Immaginate adesso di essere in una situazione limite (purtroppo capita più spesso di quanto vorremmo), che vostro figlio nasca con una malattia congenita o che venga portato via dalla crudeltà del mondo, in questo caso riuscireste ancora a pregare? In queste situazioni il primo imputato diviene spesso lo stesso Dio, colpevole secondo la vittima del fato avverso, come che sia la volontà stessa di Dio ad averli privati del figlio. Come possono queste persone chiedere aiuto a chi ritengono colpevole del loro dolore?

In questi casi è bene chiedere la forza di pregare allo Spirito Santo, ma poiché in quei momenti le parole risuonano segni convenzionali privi di significato, spesso il modo più utile per chiedere aiuto sono i gemiti di dolore.

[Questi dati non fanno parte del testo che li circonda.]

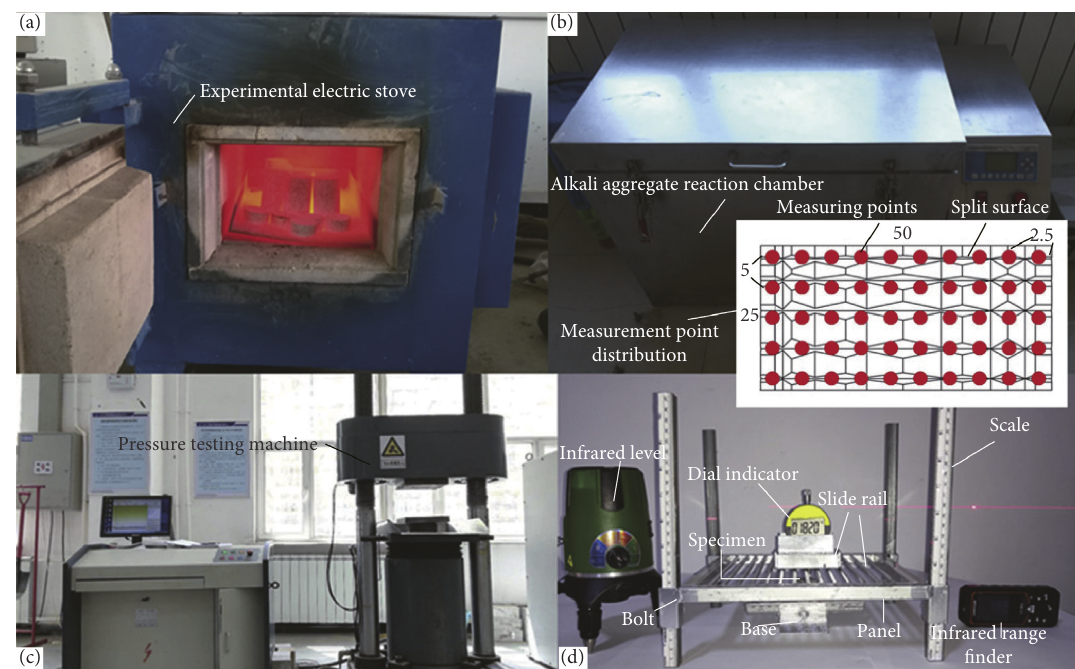
Figure 2: Test content. (a) Heating. (b) Cooling. (c) Brazilian disc test. (d) Roughness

In molti infatti ignorano che i nostri gemiti sono una delle più potenti forme di preghiera: il lamento è una forma potente di comunicazione, una delle più antiche e pregnanti, un espressione ancestrale che ci connota come esseri umani, fragili e bisognosi, incapaci di gestire il tutto con freddo calcolo ed imperturbabile sentimento. Proprio in momenti come questo, quando il dolore supera gli schemi sovrastrutturali imposti dalla società e ci fa per un istante infinito tornare ad essere creature di puro sentimento, Dio ci avverte con nitidezza e ci offre il suo aiuto per sanare le ferite dell’anima.

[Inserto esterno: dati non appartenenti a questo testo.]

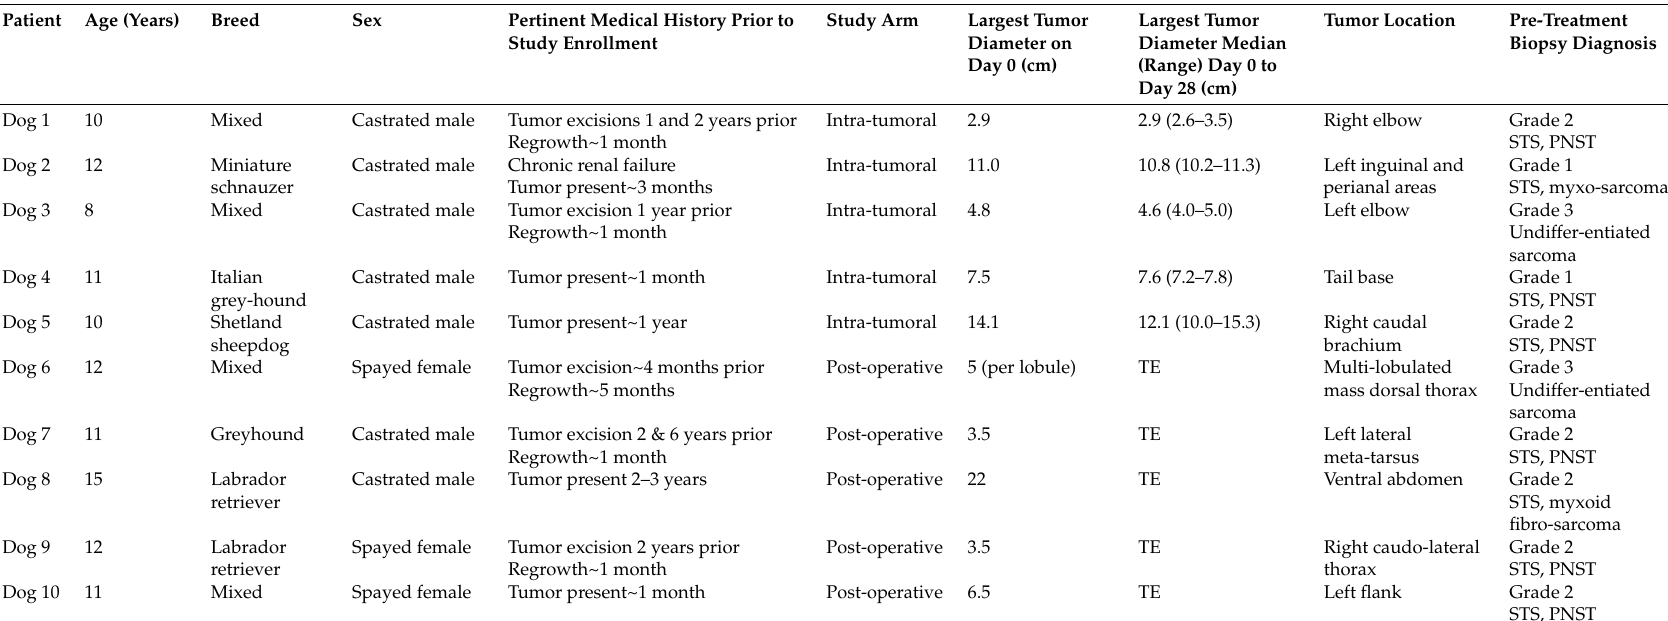
Table 2. Patient information and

Ci sono diversi salmi nella Bibbia che sono trasposizioni musicali di gemiti, come ad esempio: “Sono stremato dai lungi lamenti, ogni notte inondo di pianto il mio giaciglio, irroro di lacrime il mio letto” (Salmo 6, 7) o “Afflitto e sfinito all’estremo, ruggisco per il fremito del mio cuore” (Salmo 38, 9)”. Sempre nei testi sacri viene confermato che il gemito dei figli viene ascoltato dal Padre che cerca di lenirne il dolore: “Allora Dio ascoltò il loro lamento, si ricordò della sua alleanza con Abramo e Giacobbe” (Esodo 2, 24).

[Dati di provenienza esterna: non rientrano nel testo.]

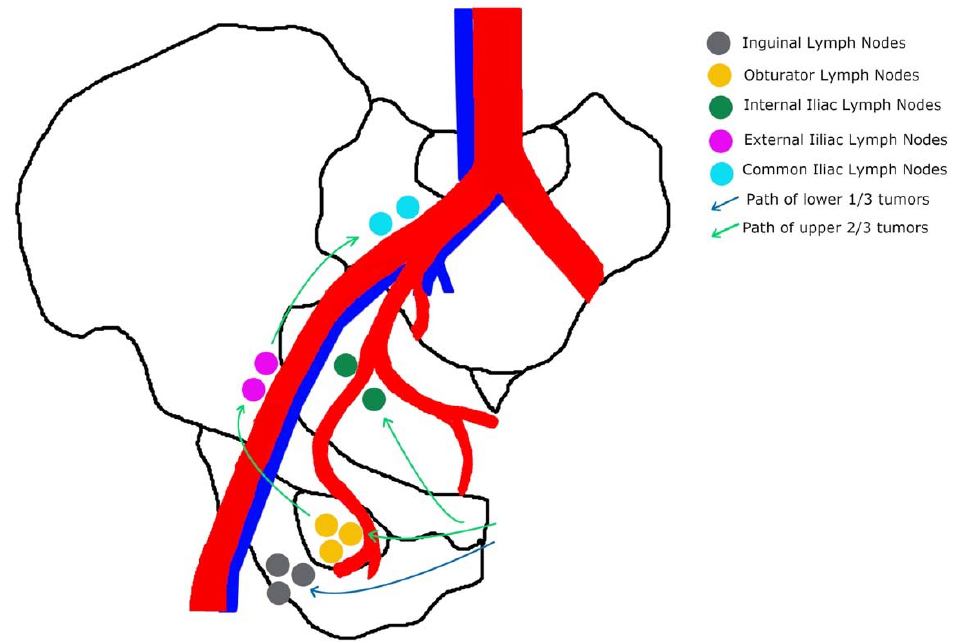
Figure 1. Specific pathway of the lymphatic drainage of vaginal tumors: the upper two-thirds of the vagina drain primarily to pelvic nodes; and the lower one-third drains into the inguinal nodes.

Ma se è vero che il gemito è una forma di preghiera e che Dio lo percepisce in maniera talmente forte da voler offrire al figlio sofferente una cura immediata, cosa succede quando non si è nemmeno in grado di esprimere il proprio dolore in questo modo? Stando a quanto scrive San Paolo nella lettera ai romani, in questi casi è lo Spirito Santo che intercede per noi con Dio: “Allo stesso modo anche lo Spirito viene in aiuto alla nostra debolezza, perché nemmeno sappiamo che cosa sia conveniente domandare, ma lo Spirito stesso intercede con insistenza per noi, con gemiti inesprimibili”.